Embrace for the next growth era
Since the announcement to strategically transform into a digital financing and industry technology service provider, and to leverage its various technology strength to better embed into both its core buyers/SME supply chain ecosystem in January 2021, we have seen good progress in its business transformation for the past six months, with key initiatives and strategic investments to further strengthen its technology offering, which include the followings:
Launch strategic partnership with China Railway Capital.
Strategically invest in LinkedCare, an integrated management solution Software-as-a- Service (SaaS) provider for dental clinics and aesthetic companies.
Collaborate with Tencent Cloud in area of smart construction.
Strategically invest in Beijing Mengcheng Technology (MC Tech), a leading SaaS provider of engineering management solutions for the infrastructure sector.
Through the above collaborations, we believe this will strengthen SYC’s technology and digital supply chain platform offering to both its core buyers and SME clients, hence, to be better embedded into the core buyers ecosystem. This will enable SYC to better obtain and capture real-time and authentic mass transaction data within the ecosystem, which, in turn, enables it to provide better financing solutions to its SME customers and more importantly, to mitigate risk.
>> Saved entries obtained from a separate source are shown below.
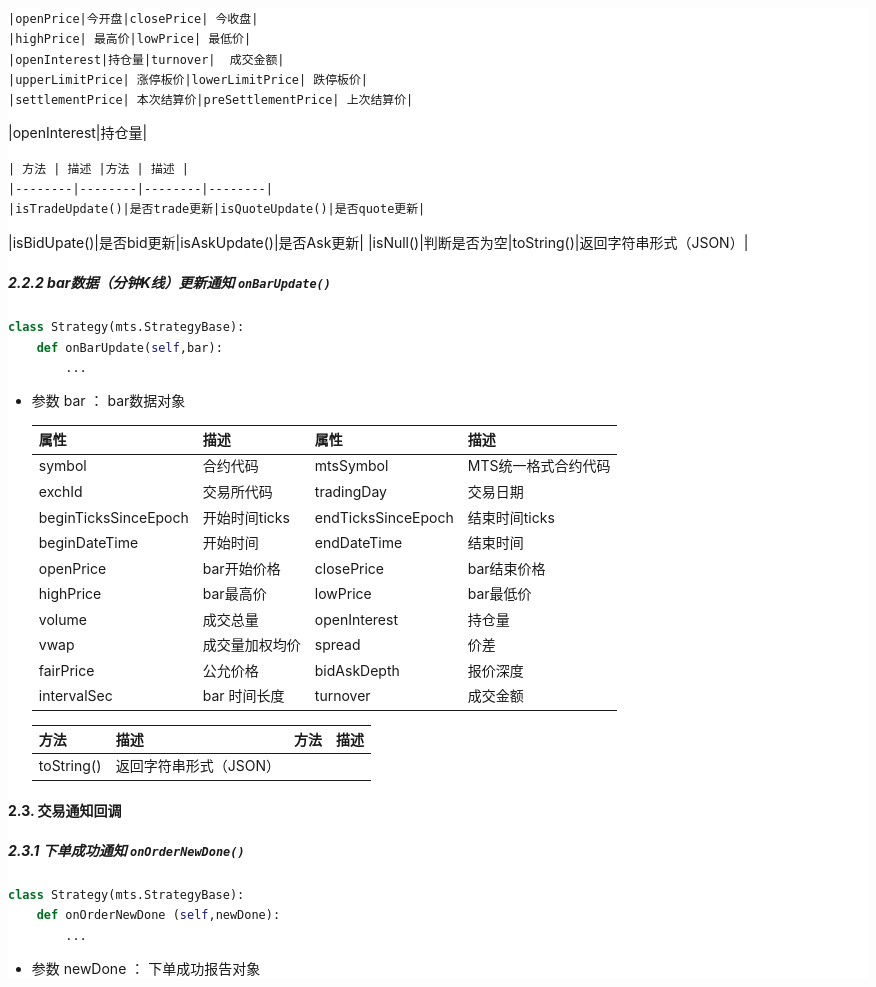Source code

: 	|openPrice|今开盘|closePrice| 今收盘|
	|highPrice| 最高价|lowPrice| 最低价|
	|openInterest|持仓量|turnover|  成交金额|
	|upperLimitPrice| 涨停板价|lowerLimitPrice| 跌停板价|
	|settlementPrice| 本次结算价|preSettlementPrice| 上次结算价|
  |openInterest|持仓量|

	| 方法 | 描述 |方法 | 描述 |
	|--------|--------|--------|--------|
	|isTradeUpdate()|是否trade更新|isQuoteUpdate()|是否quote更新|
  |isBidUpate()|是否bid更新|isAskUpdate()|是否Ask更新|
  |isNull()|判断是否为空|toString()|返回字符串形式（JSON）|
  

##### 2.2.2 bar数据（分钟K线）更新通知 `onBarUpdate()`  
```python
class Strategy(mts.StrategyBase):
	def onBarUpdate(self,bar):
    	...
```
* 参数 bar ： bar数据对象

	| 属性 | 描述 |属性 | 描述 |
	|--------|--------|--------|--------|
	|symbol| 合约代码|mtsSymbol|MTS统一格式合约代码|
  |exchId| 交易所代码|tradingDay|交易日期|
  |beginTicksSinceEpoch|开始时间ticks|endTicksSinceEpoch|结束时间ticks|
  |beginDateTime|开始时间|endDateTime|结束时间|
	|openPrice| bar开始价格|closePrice| bar结束价格|
	|highPrice| bar最高价|lowPrice| bar最低价|
  |volume|成交总量|openInterest|持仓量|
  |vwap|成交量加权均价|spread|价差|
  |fairPrice|公允价格|bidAskDepth|报价深度|
  |intervalSec|bar 时间长度|turnover|成交金额|

	| 方法 | 描述 |方法 | 描述 |
	|--------|--------|--------|--------|
  |toString()|返回字符串形式（JSON）|

#### 2.3. 交易通知回调 
##### 2.3.1 下单成功通知 `onOrderNewDone()` 
```python
class Strategy(mts.StrategyBase):
	def onOrderNewDone (self,newDone):
    	...
```
* 参数 newDone ： 下单成功报告对象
Soft 1H21 earnings expected only temporary
SYC reported soft 1H21 earnings, with net profit posted at Rmb16.7m, down 9% y-o-y and came in below ours and market’s expectation. Excluding gains from changes in fair value of the investment equity tranche in ABS issuance, profit posted +2% y-o-y. According to the management, the earnings growth slowdown was mainly due to its proactive business transformation, which led to a temporary standstill in business growth. However, as the digital finance and industry technology transformation, along with the continuous plaformisation effort, is reaching completion, growth momentum is expected to resume moving into FY21F.